# TEXTO PROPUESTO
● ● ● ● ●

Los últimos datos sobre el mundo educativo son de nuevo desalentadores. En Cataluña, no salimos del bucle. Ahora hemos sabido que el número de bajas médicas se ha disparado en los últimos años, que las peticiones aumentan justo antes de que comience el curso y que las altas tienen un pico a finales de junio. También hemos sabido que un tercio de los maestros y profesores están tan quemados que quisieran cambiar de trabajo. El pesimismo domina la profesión. Quizás es que domina la sociedad en general y la escuela, tan porosa y sensible al entorno, lo nota a flor de piel.

● ● ● ● ●

# DATOS PROPORCIONADOS

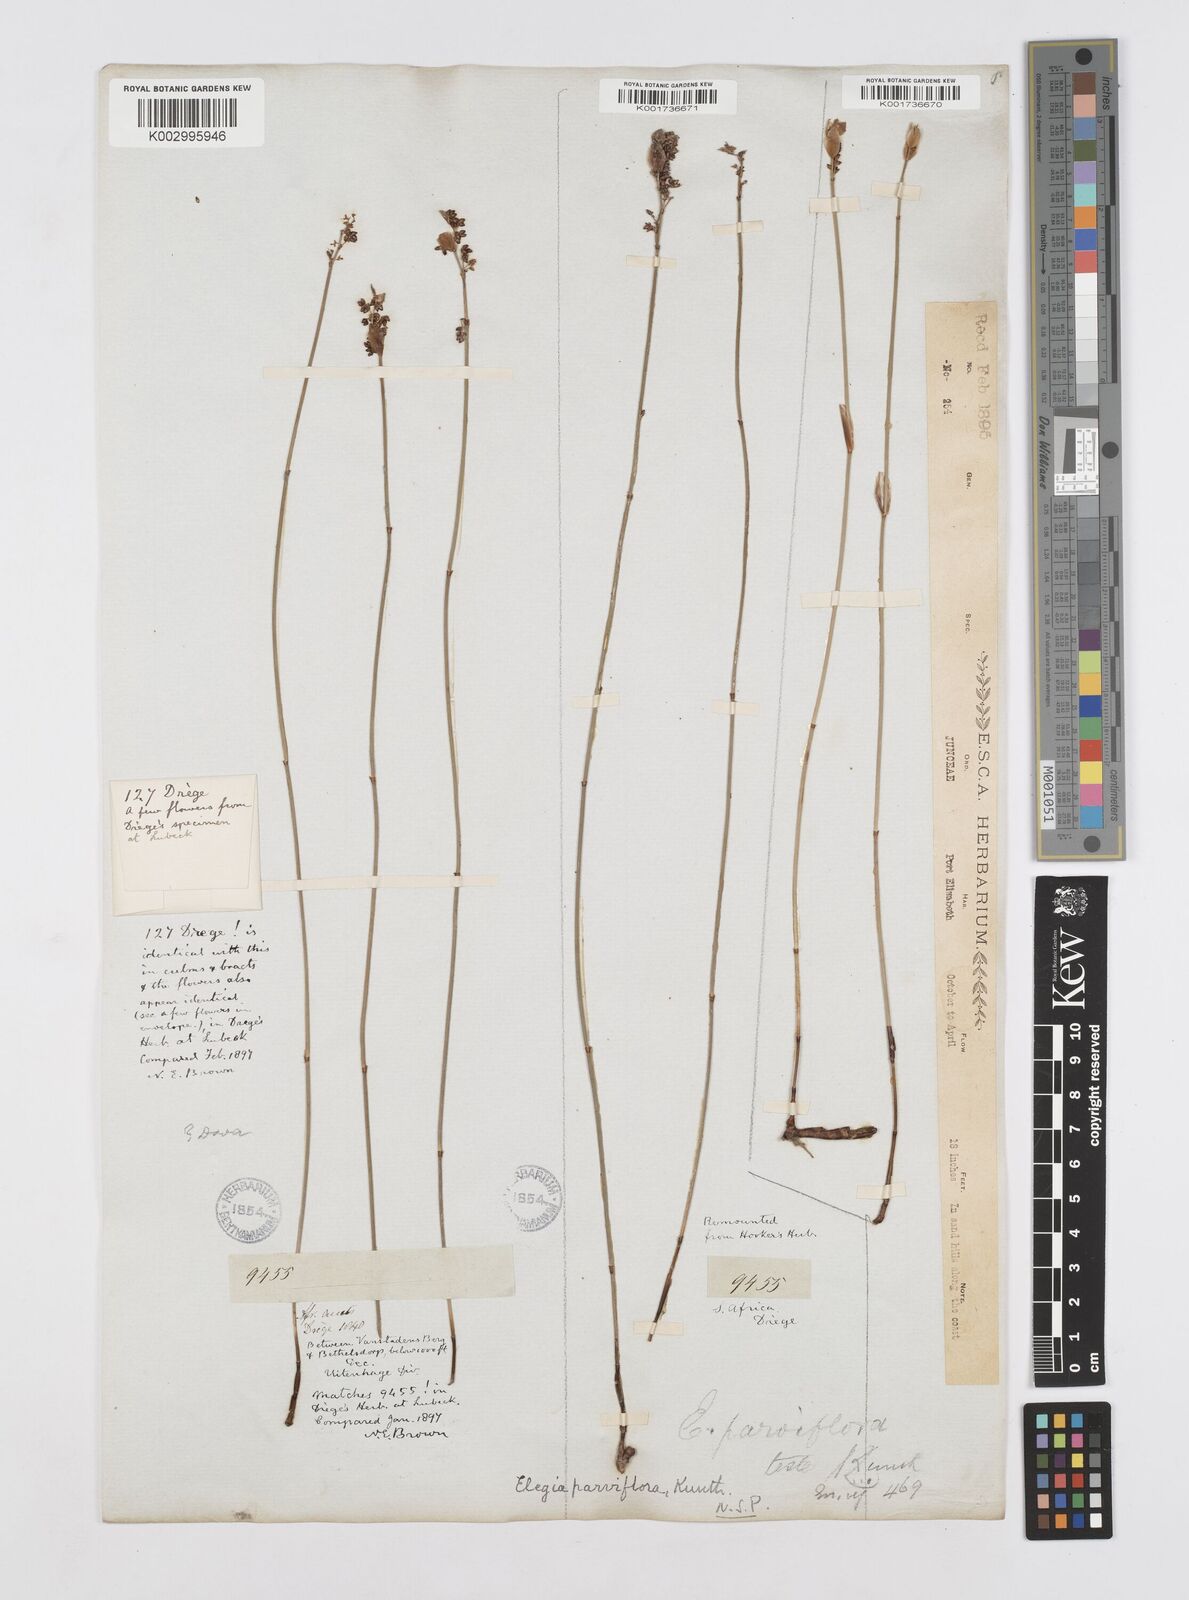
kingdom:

● ● ● ● ●

# ANALIZA EL MATERIAL
(a) Según el texto propuesto, ¿qué proporción de maestros y profesores quisiera cambiar de trabajo?
(b) Resume el texto propuesto en dos oraciones, por favor.

# SOLUCIONES
(a) Un tercio de los maestros y profesores.

(b) En Cataluña, las bajas médicas en el mundo educativo se han disparado en los últimos años, con más peticiones justo antes del inicio del curso y un pico de altas a finales de junio, y un tercio de maestros y profesores quisiera cambiar de trabajo por estar quemado. El pesimismo domina la profesión, quizás porque domina la sociedad en general y la escuela, sensible al entorno, lo nota.